===== Passage for review =====

NoSQL Databases

Cassandra Data Modeling for Time-Series: Partitioning, Clustering, and Tombstone Management

Design Cassandra tables for time-series data that scale to billions of rows. Learn partition key design, clustering columns, TTL tombstone management, and bucket strategies.

JusDB Team
December 9, 2025
10 min read
200 views

Why Cassandra for Time-Series?

Cassandra excels at time-series workloads because its storage model — partitioned, append-oriented SSTables — maps naturally to time-ordered data. But a poorly designed schema can create partition hotspots, huge partitions, or tombstone storms that crush performance.

The Core Data Model

text
-- Anti-pattern: single partition for all data
CREATE TABLE sensor_data_bad (
  sensor_id TEXT,
  ts        TIMESTAMP,
  value     DOUBLE,
  PRIMARY KEY (sensor_id, ts)
) WITH CLUSTERING ORDER BY (ts DESC);
-- Problem: sensor that writes 1000/sec will have a 31M-row partition
-- per month (1000 * 86400 * 31). Cassandra can handle up to ~100MB
-- per partition before performance degrades.
text
-- Better: bucket by time period
CREATE TABLE sensor_data (
  sensor_id TEXT,
  bucket    TEXT,          -- 'sensor_42:2025-11'
  ts        TIMESTAMP,
  value     DOUBLE,
  PRIMARY KEY ((sensor_id, bucket), ts)
) WITH CLUSTERING ORDER BY (ts DESC)
  AND default_time_to_live = 7776000;  -- 90 days

Choosing Bucket Size

text
-- Target: 10-100 MB per partition
-- Each row: ~100 bytes (approximate)
-- Writes per hour: 3600 writes/sensor at 1/sec rate

-- Daily bucket: 3600 * 24 = 86,400 rows * 100B = 8.4 MB  ✓
-- Weekly bucket: 8.4 MB * 7 = 58.8 MB  ✓
-- Monthly bucket: 8.4 MB * 30 = 252 MB  ✗ (too large)

===== Data under study =====

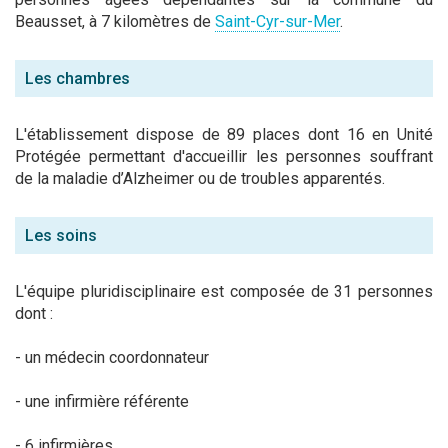
Beausset, à 7 kilomètres de
Saint-Cyr-sur-Mer
.
Les chambres
L'établissement dispose de 89 places dont 16 en Unité
Protégée permettant d'accueillir
les personnes souffrant
de la maladie d’Alzheimer ou de troubles apparentés.
Les soins
L'équipe pluridisciplinaire est composée de 31 personnes
dont :
- un médecin coordonnateur
- une infirmière référente
- 6 infirmières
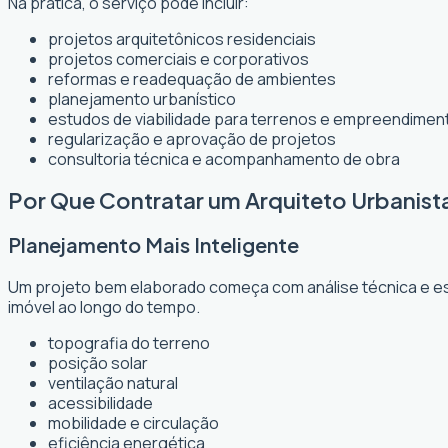
Na prática, o serviço pode incluir:
projetos arquitetônicos residenciais
projetos comerciais e corporativos
reformas e readequação de ambientes
planejamento urbanístico
estudos de viabilidade para terrenos e empreendimen
regularização e aprovação de projetos
consultoria técnica e acompanhamento de obra
Por Que Contratar um Arquiteto Urbanista
Planejamento Mais Inteligente
Um projeto bem elaborado começa com análise técnica e est
imóvel ao longo do tempo.
topografia do terreno
posição solar
ventilação natural
acessibilidade
mobilidade e circulação
eficiência energética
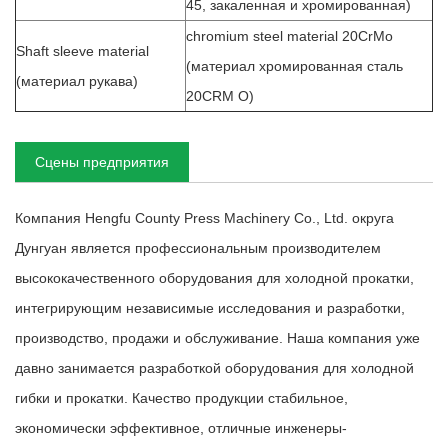
45, закаленная и хромированная)
chromium steel material 20CrMo
Shaft sleeve material
(материал хромированная сталь
(материал рукава)
20CRM O)
Сцены предприятия
Компания Hengfu County Press Machinery Co., Ltd. округа
Дунгуан является профессиональным производителем
высококачественного оборудования для холодной прокатки,
интегрирующим независимые исследования и разработки,
производство, продажи и обслуживание. Наша компания уже
давно занимается разработкой оборудования для холодной
гибки и прокатки. Качество продукции стабильное,
экономически эффективное, отличные инженеры-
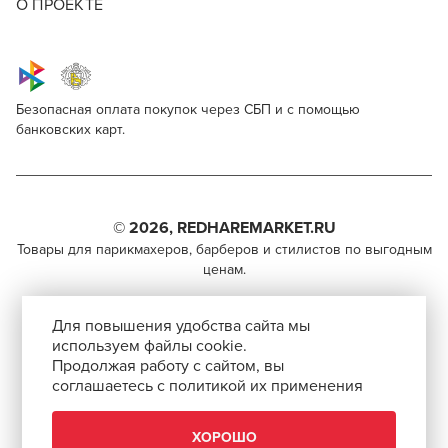
О ПРОЕКТЕ
Безопасная оплата покупок через СБП и с помощью
банковских карт.
Ollin Professional Service Line Daily Shampoo
Для профессионалов
pH 5.5
Этот товар доступен для продажи только
Поделитесь через социальные сети
парикмахерам, барберам, колористам и другим
© 2026, REDHAREMARKET.RU
специалистам бьюти-индустрии.
Товары для парикмахеров, барберов и стилистов по выгодным
ВКОНТАКТЕ
ценам.
Чтобы стать профессионалом, нужно активировать
TELEGRAM
+7 (495) 981-65-84
инвайт-код в Профиле пользователя
Для повышения удобства сайта мы
info@redhare.ru
WHATSAPP
используем файлы cookie.
Продолжая работу с сайтом, вы
г. Москва, ул. Нижняя Красносельская, 35-64,
соглашаетесь с политикой их применения
этаж 6, помещение 1, комната 22, кабинет 2
СКОПИРОВАТЬ ССЫЛКУ
АВТОРИЗОВАТЬСЯ
СМОТРЕТЬ НА КАРТЕ
ХОРОШО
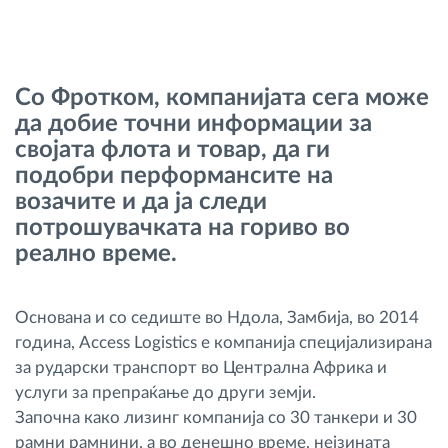
Управување со горивото
Планирање и следење на рутите
Со Фротком, компанијата сега може
да добие точни информации за
Автоматска идентификација на возачите
својата флота и товар, да ги
подобри перформансите на
Откријте ги сите можности
возачите и да ја следи
потрошувачката на гориво во
реално време.
Како ја решаваме
Основана и со седиште во Ндола, Замбија, во 2014
година, Access Logistics е компанија специјализирана
Калкулатор за заштеди
за рударски транспорт во Централна Африка и
услуги за препраќање до други земји.
Започна како лизинг компанија со 30 танкери и 30
рамни рамнини, а во денешно време, нејзината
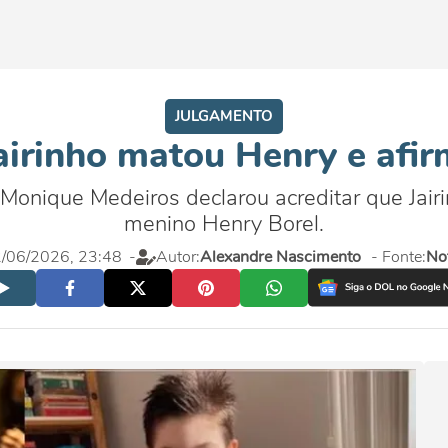
JULGAMENTO
airinho matou Henry e afir
, Monique Medeiros declarou acreditar que Jair
menino Henry Borel.
02/06/2026, 23:48
-
Autor:
Alexandre Nascimento
- Fonte:
Not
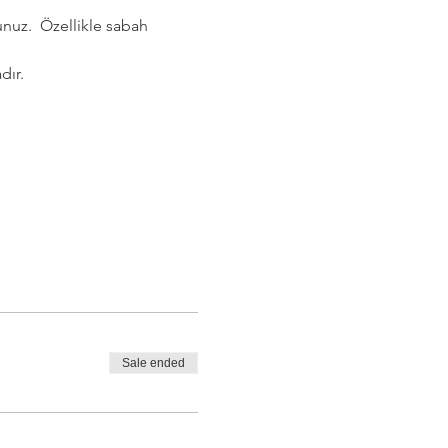
nuz.  Özellikle sabah 
dır.
Sale ended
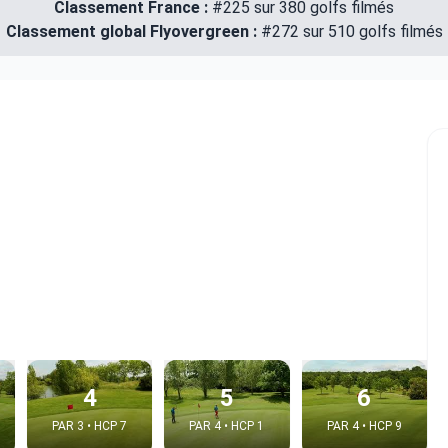
Classement France :
#225 sur 380 golfs filmés
Classement global Flyovergreen :
#272 sur 510 golfs filmés
4
5
6
PAR 3 • HCP 7
PAR 4 • HCP 1
PAR 4 • HCP 9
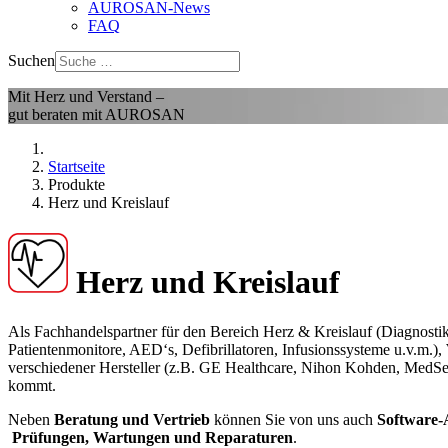
AUROSAN-News
FAQ
Suchen
Mit Herz und Verstand –
gut beraten mit AUROSAN
Startseite
Produkte
Herz und Kreislauf
Herz und Kreislauf
Als Fachhandelspartner für den Bereich Herz & Kreislauf (Diagnostik
Patientenmonitore, AED‘s, Defibrillatoren, Infusionssysteme u.v.m.),
verschiedener Hersteller (z.B. GE Healthcare, Nihon Kohden, MedSe
kommt.
Neben
Beratung und Vertrieb
können Sie von uns auch
Software
Prüfungen, Wartungen und Reparaturen
.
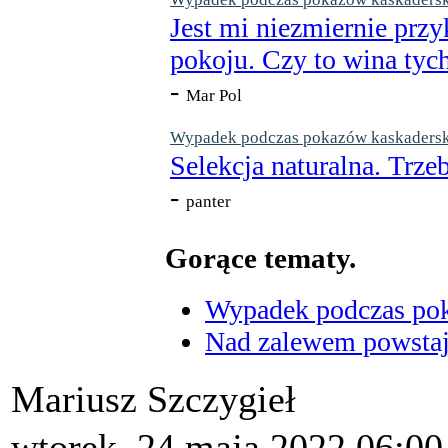
Jest mi niezmiernie przy
pokoju. Czy to wina tych
-
Mar Pol
Wypadek podczas pokazów kaskaderskic
Selekcja naturalna. Trzeb
-
panter
Gorące tematy.
Wypadek podczas poka
Nad zalewem powstaje
Mariusz Szczygieł
wtorek, 24 maja 2022 06:00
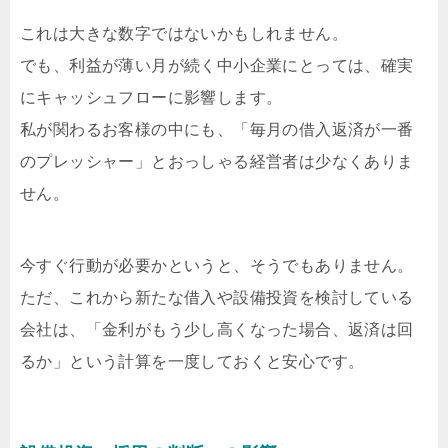
これは大きな数字ではないかもしれません。
でも、利益が薄い月が続く中小企業にとっては、確実
にキャッシュフローに影響します。
私が関わるお客様の中にも、「毎月の借入返済が一番
のプレッシャー」とおっしゃる経営者は少なくありま
せん。
今すぐ行動が必要かというと、そうでもありません。
ただ、これから新たな借入や設備投資を検討している
会社は、「金利がもう少し高くなった場合、返済は回
るか」という計算を一度しておくと安心です。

=====

Questions to answer:
(a) According to the Cassandra data modeling article, about how much data can a single partition hold before performance degrades?
(b) For each statement, say whether it agrees with the Cassandra data modeling article, and quote the words that decide it: (i) A monthly bucket at one write per second stays within the target partition size. (ii) The sizing estimate assumes each row takes about 100 bytes. (iii) The target size for a partition is 10 to 100 MB.
(c) Carry the Cassandra data modeling article on from the point where it stops.
The data above is separate material and is not part of the Cassandra data modeling article.

Answers for this exercise:
(a) About 100 MB per partition.

(b)
(i) No: "(too large)"
(ii) Yes: "Each row: ~100 bytes (approximate)"
(iii) Yes: "Target: 10-100 MB per partition"

(c)
-- For this sensor: daily or weekly buckets are appropriate
-- Bucket key: sensor_id + date_trunc('day', timestamp)

# Application-side bucket calculation (Python)
def get_bucket(sensor_id: str, ts: datetime) -> str:
    day = ts.strftime('%Y-%m-%d')
    return f'{sensor_id}:{day}'

Querying Across Buckets

text
-- Application must query each bucket in the date range
-- For a 7-day range, query 7 buckets:

SELECT ts, value
FROM sensor_data
WHERE sensor_id = 'sensor_42'
  AND bucket = 'sensor_42:2025-11-20'
  AND ts >= '2025-11-20 00:00:00'
  AND ts < '2025-11-21 00:00:00'
ORDER BY ts DESC
LIMIT 1000;

-- Do this for each day in the range and merge in application

Tombstone Storms: The Hidden Killer

Every DELETE in Cassandra creates a tombstone — a special marker saying 'this data was deleted'. Cassandra must scan past tombstones when reading. Tombstones accumulate until compaction removes them.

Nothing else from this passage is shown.